EXCERPTED TEXT:

Here we may briefly consider the meaning that the regality of the Grail and its order had in the system of both visible and secret forces that acted during the historical period in which these romances became popular.

The becoming invisible or inaccessible of all that with which the traditions of various people have dramatized and preserved the memory of the primordial seat and tradition symbolizes the passing from the visible to the occult of a power that should nonetheless be regarded as regal. The kingdom of the Grail, in terms of a center to which, as it is stated in Wolfram von Eschenbach, the elect from all over the world are called, from which knights leave to travel to faraway lands on secret missions, and which, finally, is the “seminary” that produces kings, is the seat whence many kings are sent to various lands. No one will ever know whence these kings came and what is their race and name.1 The sign of the inaccessible and inviolable Grail remains a reality even in the form according to which it cannot be connected to any known kingdom on earth. It is a land that will never be invaded, to which one belongs for reasons other than mere physical birth, in virtue of a dignity that is different from all other dignities and that links in an unbreakable chain men who may appear to be scattered in the world, in space and time, among various nations. In my books I have often dwelled on this traditional teaching. In such an esoteric sense, the kingdom of the Grail, just like Arthur’s, Prester John’s, Thule, Avalon, and so forth, endure forever. The words “non vivit” found in the Sibylline formula “vivit non vivit” does not refer to it. In its polar character this kingdom is immobile. It does not get closer to various points in the flow of history; rather it is the flow of history, to which men and kingdoms get more or less close.

For a certain period of time it seemed that the Ghibelline Middle Ages approximated this kingdom to a great degree. This epoch appeared to offer sufficient conditions for the “kingdom of the Grail” to turn from occult into manifest, affirming itself as a reality that is simultaneously inner and outer, in a unity of the spiritual authority and of the temporal power, just as it was in the beginning. In this way it can be said that the regality of the Grail constituted the apex of the medieval imperial myth and the highest profession of faith of the great Ghibelline movement. The regality of the Grail lived more as a climate than at a particular point in time, being expressed more through legend and fantastic or “apocalyptic” representations than through the reflected consciousness and the unilaterally political ideology of that time. This was the case for the same reason that that which in the individual being is too deep and dangerous for the waking consciousness is often expressed less in the latter’s clear forms than in symbols of dream and of subconscious spontaneity.

EXERCISE REQUIREMENTS:
1) In the Grail passage, which epoch seemed for a time to come very close to the kingdom of the Grail?
2) Do these statements agree with the Grail passage? (a) The kingdom of the Grail can be tied to a known kingdom on earth. (b) The kingdom moves closer to various points in the flow of history. (c) People belong to the kingdom for reasons other than physical birth.
3) According to the Grail passage, why was the regality of the Grail expressed more through legend and fantastic or "apocalyptic" images than through the clear political thinking of that time?
The material that comes after this point isn't needed.

AVAILABLE DATA:
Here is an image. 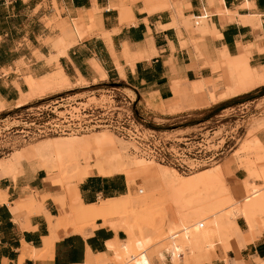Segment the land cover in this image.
<instances>
[{"label":"crops","instance_id":"1","mask_svg":"<svg viewBox=\"0 0 264 264\" xmlns=\"http://www.w3.org/2000/svg\"><path fill=\"white\" fill-rule=\"evenodd\" d=\"M167 1L169 8L147 12L140 0H0V100L4 106L17 103L27 87L22 77H40L58 65L69 82H85L76 87L81 90L118 84L128 92L138 116L154 119L211 106L233 109L250 92L198 106L192 86L203 82L205 94L213 93L214 85L222 86L221 71H214L221 54L243 57L247 68L264 70V0ZM80 16L94 18L91 30L81 31L82 38L54 63L57 49L51 42L62 36L58 25L68 23L73 33L72 20ZM125 50L133 60L122 56ZM260 140L264 144V137ZM21 168L14 180L0 174V195L5 196L0 201V264H89L91 257L110 258L108 246L126 239L122 230H113L99 219L82 234L51 231V218L59 213L50 198L42 202L50 224L43 212L13 208L15 201L28 199L31 193L54 195L56 189L44 181L42 170L32 171L24 164ZM198 176L215 183L218 174L205 170ZM243 177L232 171L227 178L236 197L243 194ZM78 191L88 205L124 195L129 186L121 174L91 173L78 184ZM166 219H171L170 213ZM256 225L251 231L245 218L236 216L226 248L215 241L210 250L179 255L177 264H264V227ZM50 235L52 246L42 251V240ZM151 261L175 264L165 250Z\"/></svg>","mask_w":264,"mask_h":264},{"label":"rangeland","instance_id":"2","mask_svg":"<svg viewBox=\"0 0 264 264\" xmlns=\"http://www.w3.org/2000/svg\"><path fill=\"white\" fill-rule=\"evenodd\" d=\"M61 22L62 24L58 25V29L62 33V36L56 42H51L54 44L55 49H57V54L54 56H58L62 47L69 48L76 41V39L72 40L65 37V28L67 27L70 31V26L64 21ZM83 26V28L78 30L79 32L90 31L93 22H86ZM49 42L47 41L46 44ZM47 62L50 64V61ZM56 70L40 77H22V81L25 82L26 86L28 85V80H32L34 83L37 82L36 84L40 81V84L46 85L47 87L42 92L30 98L27 105L15 108L17 103L14 102L11 105L4 106V109L0 111V165L7 164L10 167H16V169H13V176L10 177L12 180L16 178L17 174L21 173L22 168H17L18 164H21V167L22 164L28 165L32 171L40 169L38 158L40 157L41 145L48 142H64L76 144L73 148L75 150H85V144L91 145L92 147L88 148V152L94 155L92 158L93 161L101 156L105 157L107 154L120 153L128 166L132 162H136L140 168H144L146 165L151 167L160 165L167 171H176L180 175L181 182H186L192 178H199L198 174L205 170H209V172H220V181L213 184H209L208 182L203 184L204 192L210 193L215 188L224 185L226 191L232 194L237 201L246 198L248 183L252 182L257 185L258 189L264 187V178L259 177V173L264 171V144L260 140L261 137H264V87L243 96V99L237 101L239 102L236 104L237 106H231L234 107L233 109L222 110L217 109V106H211L207 109L188 110L173 115H163L154 119L147 116H137L142 121L144 127L159 131L162 137L173 141V144L180 149V159L183 161H189L193 157L206 155L208 153L207 150L222 145L224 146L225 142L229 144L227 135H229L230 123L234 122L232 124L238 127V139L235 140L234 145L230 149L224 150L216 161L200 163L199 167L190 171H184L170 164L147 162L144 160V157L132 154L128 150L129 143L118 138L105 127L87 132L47 135L36 134L34 131L36 125L41 122V119L36 116V108L44 109L47 106L48 109V107H55L54 112L62 116L68 110L87 108L90 104L91 106H99L105 100V92H103L105 89L111 86L120 88L118 84H111L110 82L105 83L104 86L98 85L86 90L76 88L85 84V82L81 81L69 82L68 80L65 83H50L48 77L50 78ZM3 73L5 72L3 71ZM47 75L49 76L47 77ZM42 77H46L45 80ZM24 90L28 91V86ZM123 93L128 96L127 91H123ZM95 139H97V143ZM29 153L32 154L34 159L27 158ZM229 158L232 159L230 164L227 162ZM84 164L85 162L81 160L80 166L83 167ZM66 165L59 170H53L51 177H49L50 179H54L53 186L56 189H54L53 194L58 197L63 196L69 186L77 185L78 189V174L76 175ZM42 171L43 175L45 177L47 175L48 177L47 172ZM232 171H237V173L241 172L244 175L243 180H241L243 188L241 197H236L232 193V188L227 182V178ZM121 175H123L126 184L129 179H138V176H136L134 170L131 168L129 174L124 172ZM255 181H260V184H256ZM162 187L152 182L149 185H142L139 182L129 187V191L134 193L133 202L125 211L117 212L112 218L117 219V221H122L125 225L132 228L130 250L128 252L116 253L114 256L112 253V257L109 259H106L104 256L102 260L93 258L91 259L92 261H96L98 264H139L141 252L148 248L154 250L151 257L154 255L158 258V253L161 250H165L160 246L164 242V236L169 225L175 223L177 219H186L188 214L190 215L191 213L190 207H192L195 201L192 199L196 198V196H192L189 199L187 207H190L188 209H186L185 198L194 193L201 192L199 188L188 187L180 190L175 186L171 190L167 185ZM162 189L163 191H161ZM129 191L124 195H130ZM30 195L33 194H29L28 197ZM103 201H97L98 203L95 205L101 206L103 205ZM25 211L27 213L39 212L35 209H27ZM41 211H44L42 203ZM57 212L59 213L58 207ZM167 213L171 214V219L169 220L166 219ZM257 214L253 213V218L255 219L254 224L256 225L258 223L263 228V218ZM51 220L52 224L50 229L51 231L56 230L55 227L53 228L55 217L51 218ZM92 225L89 224L88 226L90 227ZM85 229L83 228L73 232L82 234ZM61 230L68 233L63 228ZM230 235L232 236V227L230 229ZM50 238L53 239V236L50 235ZM127 241L128 237L126 235V239L119 244L126 243ZM133 257L135 258L132 259Z\"/></svg>","mask_w":264,"mask_h":264},{"label":"bare ground","instance_id":"3","mask_svg":"<svg viewBox=\"0 0 264 264\" xmlns=\"http://www.w3.org/2000/svg\"><path fill=\"white\" fill-rule=\"evenodd\" d=\"M141 1L144 4V11L147 12H154L162 8H169V2L167 0ZM85 20L88 23H92L94 18L88 16L84 19L80 16V18L72 20L73 33L69 30H65V37L72 40L81 39L82 34L78 30L84 27L83 25L86 23ZM197 25L198 24L196 23V26ZM66 49L67 48L62 47V49L58 53V56L64 55ZM58 56H53L52 60L54 61V63L56 62ZM122 56L124 58H127L128 60L134 59V57L128 55L126 50L122 53ZM246 65V60L243 57L234 59L228 57V55L226 54H221L220 58L217 60L214 66V71L222 72L221 78L223 79L222 83H220L222 86L214 85V92L209 94H207L206 92V95L204 92L205 87L203 82L194 83L192 87L196 95L195 98L197 101V105L206 106L210 102H216L218 100L225 99L228 96L239 94L241 95L244 93L246 94L260 86H264V70L249 69L246 67ZM94 68L97 69L96 71H98L102 77L105 76V73H103V71L98 66ZM118 71L120 75L123 76L122 69L120 67H118ZM48 76L49 75H47V77ZM45 78L43 79L45 80ZM48 79L50 80V83L53 84L65 83L68 81L67 76H65L58 65L57 70L52 74V76H50V78L48 77ZM36 83H34L32 80H28V91L21 93V98L17 102L16 108H20L21 106H25L26 104H28L30 98L42 92L43 89L47 87L46 85L40 84V81L38 82V84ZM3 107L4 103L0 100V111L4 109ZM95 141L97 143V139H95ZM75 146L76 144L74 143L64 142H48L40 146V157L38 158V163L40 170H44L48 174V177L46 175V177L44 178V181L47 182L48 186L54 188V179L49 178L51 177L53 170H59L61 167H64L67 164L66 166L69 167L71 171L75 172L76 175L78 174L77 182L79 184L87 175L91 173L97 174L102 177H107L113 174H122L124 172L129 174V170L131 168L134 170L136 176H138V179H129L127 181V185L129 187L132 184H136L139 182L142 185H149L152 182L163 187L167 185L171 190H173V187L175 186H177V188L180 190L188 187L201 189V192L194 193L185 198L186 209H188L190 207H187L189 199L192 196H196V198L192 199L195 201L192 207H190V215L188 214V217L186 219H177L175 223L169 225L164 236V242L160 246L167 251L170 257L175 261V264L178 263L179 255H183L185 257V255L189 256L194 252L210 250L213 248V244L215 243V241L219 242L224 248H226L228 239L231 237L230 229L236 216L241 215V217L245 218L251 231L256 228V225L254 224L255 219L253 218V213H258L259 215H261L264 222V187L258 189L257 185L253 184L252 182L247 184L246 198L237 201L232 196V194L226 191L224 185L215 188V190L210 193H205L203 184L207 182L209 184H212V181H203L200 178H193L187 180L186 182H181L180 175L176 173V171H167L160 165H156L155 167L146 165L144 168H140L136 162H132L130 166H128L124 162L120 153L107 154L105 157L101 156L100 158H97L95 161H93L92 158L94 155L88 152V148L92 147L91 145L85 144V150L87 151H85L84 149L75 150L73 149ZM27 158L32 159V154L29 153ZM230 158L227 159V162L229 164L232 162V159ZM81 160L85 162L83 167L80 166ZM144 160H146L147 162H156L151 159L144 158ZM14 168L16 169V167H10L7 164L0 165V173L3 177H11L13 176L12 174ZM17 168H21V164H18ZM219 173H217L218 177L214 180V182L220 181L221 176ZM259 177L264 178V171L259 173ZM66 190V193H64V195L61 197L49 194L47 193L48 191L41 194L35 193L33 195H30L28 199H22L17 202L15 201L13 203V208L20 211L35 209L39 212L44 213V211H41V203L44 199L50 198L59 210L58 216L55 217L53 228H63L68 233H70L73 231L81 230L83 228H87L89 224H94V221L96 219H99L101 220L103 225L108 226L113 230L120 229L128 237V241L126 243L119 244V242H114L108 246L110 252L113 253V256L116 253L128 252L130 250V237L132 235V228L125 225V223H123L122 221L113 219L112 216L119 211H125L128 206H130V204L134 200V193H131L129 191L130 195H121L115 198L107 199L103 201V205L96 206L95 204L87 205L82 202L79 197L77 185L69 186ZM161 191H163V189ZM4 197L1 196L0 201H2ZM44 216L47 218V222L49 223L50 217L48 213H44ZM52 242V238H44L42 240V251H46L51 248ZM31 250L32 253H35V249ZM153 251L154 250H151L150 248L144 249L140 254L139 264H152L151 255ZM188 256L186 258H188ZM23 258L24 255L21 254L19 263ZM105 258L109 259L108 256H105ZM134 258L135 257H133L132 259ZM212 258L214 257L212 256ZM88 261H90L89 264H98V262L96 261Z\"/></svg>","mask_w":264,"mask_h":264},{"label":"built area","instance_id":"4","mask_svg":"<svg viewBox=\"0 0 264 264\" xmlns=\"http://www.w3.org/2000/svg\"><path fill=\"white\" fill-rule=\"evenodd\" d=\"M103 92H105V100L99 106L90 104L87 108L68 110L62 116L54 112L55 107L36 108V116L41 119V122L36 125L35 133L38 135L66 134L105 127L118 138L127 141L128 150L132 154L174 165L184 171L193 170L199 167L200 163L216 161L223 151L230 149L238 139V127H235L232 122L227 135L229 144L225 142L224 146L207 150L206 155L183 161L180 159V149L173 144V141L162 137L161 132L142 125V121L137 118L138 115L132 108L133 100L119 87L111 86Z\"/></svg>","mask_w":264,"mask_h":264},{"label":"trees","instance_id":"5","mask_svg":"<svg viewBox=\"0 0 264 264\" xmlns=\"http://www.w3.org/2000/svg\"><path fill=\"white\" fill-rule=\"evenodd\" d=\"M257 90V89H256ZM255 91V90H254ZM253 92V91H252ZM251 93V92H250Z\"/></svg>","mask_w":264,"mask_h":264}]
</instances>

EXERCISE SOLUTIONS:
1) The Ghibelline Middle Ages.

2)
(a) No: "it cannot be connected to any known kingdom on earth"
(b) No: "It does not get closer to various points in the flow of history"
(c) Yes: "to which one belongs for reasons other than mere physical birth"

3) The same thing happens in a single person. Whatever is too deep and dangerous for waking consciousness usually shows itself less in clear conscious forms and more in dream symbols and subconscious spontaneity.